Good schools, active communities and adequate services are key to attracting scientists, engineers and architects to apply for employment in a park like Olympic, she said.

Creachbaum, a self-described “evangelist” for the National Park Service, said a tightening federal budget, compounded by the across-the-board “sequester” cuts in February, means those looking to work for the Park Service will place more value on the amenities offered in cities near parks.

“You guys provide the community for that,” she said.

The park in 2011 employed 229 workers who earned $15,238,000 in wages, with money primarily spent locally, she said.

Creachbaum cited Park Service statistics that showed that 2,966,502 visitors to Olympic National Park in 2011 left a $115 million mark on businesses within 60 miles of the park.

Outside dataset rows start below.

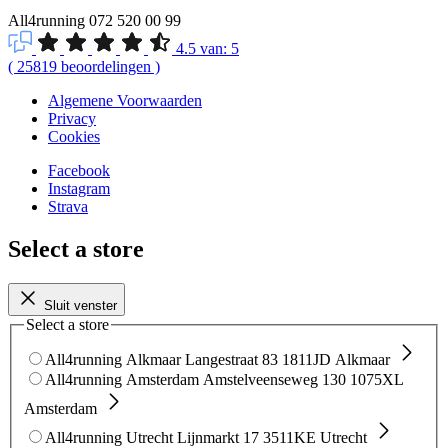
All4running
072 520 00 99
4.5
van:
5
(
25819
beoordelingen
)
Algemene Voorwaarden
Privacy
Cookies
Facebook
Instagram
Strava
Select a store
Sluit venster
Select a store
All4running Alkmaar
Langestraat 83
1811JD Alkmaar
All4running Amsterdam
Amstelveenseweg 130
1075XL
Amsterdam
All4running Utrecht
Lijnmarkt 17
3511KE Utrecht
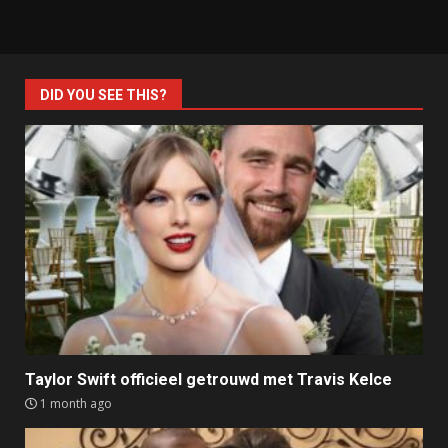
DID YOU SEE THIS?
Taylor Swift officieel getrouwd met Travis Kelce
1 month ago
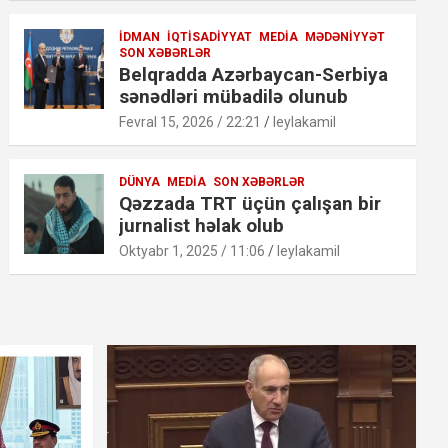
İDMAN
İQTISADIYYAT
MEDIA
MƏDƏNIYYƏT
SON XƏBƏRLƏR
Belqradda Azərbaycan-Serbiya
sənədləri mübadilə olunub
Fevral 15, 2026 / 22:21
leylakamil
DÜNYA
MEDIA
SON XƏBƏRLƏR
Qəzzada TRT üçün çalışan bir
jurnalist həlak olub
Oktyabr 1, 2025 / 11:06
leylakamil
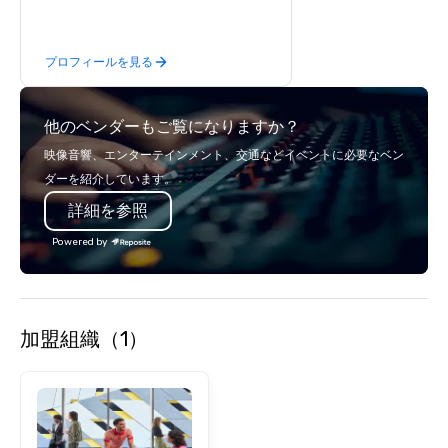
planners and partners. Let us remove
the worry from your plate with an all-
encompassing service where cutting-
プロフィールを見る
edge technology meets innovative
design and flawless execution,
creating events that resonate long
他のベンダーもご覧になりますか？
after the curtain falls.
映像音響、エンターテインメント、交通などイベントに必要なベン
ダーを紹介しています。
詳細を参照
Powered by
加盟組織（1）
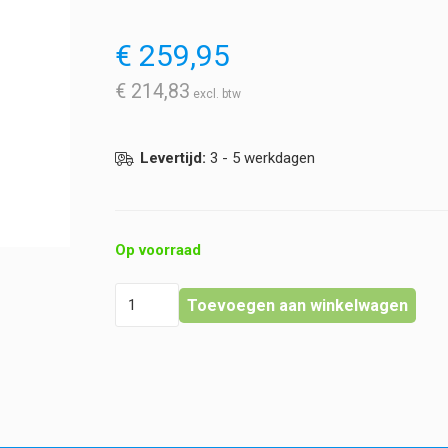
€
259,95
€
214,83
Levertijd:
3 - 5 werkdagen
Op voorraad
Kamerscherm
Toevoegen aan winkelwagen
-
3-
delig
-
verrijdbaar
hoeveelheid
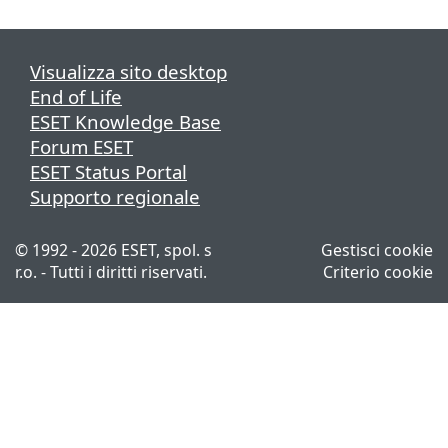
Visualizza sito desktop
End of Life
ESET Knowledge Base
Forum ESET
ESET Status Portal
Supporto regionale
© 1992 - 2026 ESET, spol. s
Gestisci cookie
r.o. - Tutti i diritti riservati.
Criterio cookie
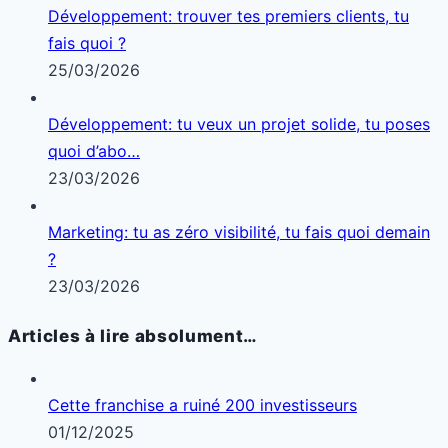
Développement: trouver tes premiers clients, tu
fais quoi ?
25/03/2026
Développement: tu veux un projet solide, tu poses
quoi d’abo…
23/03/2026
Marketing: tu as zéro visibilité, tu fais quoi demain
?
23/03/2026
Articles à lire absolument…
Cette franchise a ruiné 200 investisseurs
01/12/2025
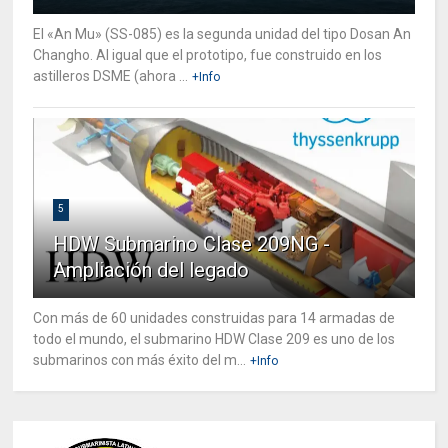
El «An Mu» (SS-085) es la segunda unidad del tipo Dosan An
Changho. Al igual que el prototipo, fue construido en los
astilleros DSME (ahora ...
+Info
5
HDW Submarino Clase 209NG -
Ampliación del legado
Con más de 60 unidades construidas para 14 armadas de
todo el mundo, el submarino HDW Clase 209 es uno de los
submarinos con más éxito del m...
+Info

While the park lacks final figures, attendance is about 4.6 percent higher in 2012 than it was in 2011, she said, adding that one of the main draws was the removal of the dams from the Elwha River.

Work began in September 2011, with Elwha Dam demolished by March 2012 and crews resuming demolition of Glines Canyon Dam in July in the $325 Elwha River Restoration Project, the largest dam-removal project in the nation’s history.

“It’s really magnificent. And it hasn’t happened before,” Creachbaum said.

Quality lodging facilities, restaurants and amusements, she added, also are important in keeping national park visitors in the area longer.

“The longer you keep them here, the more time I have to tell them about the National Park Service,” Creachbaum said, “which is my job.”

Creachbaum said the park has not been allotted an increase to its operating budget in three years.

That was compounded by February’s sequester cuts that sliced Olympic National Park’s budget by 6 percent, or $639,000 from the $12.8 million operating budget.

“No whinin’,” she said.

To come up with the savings, the park is tending less to its landscaping, staging fewer interpretive programs, delaying opening of some seasonal roads and closing some of the smaller campgrounds.

“It costs us a lot to go around and clean the potties out,” she said.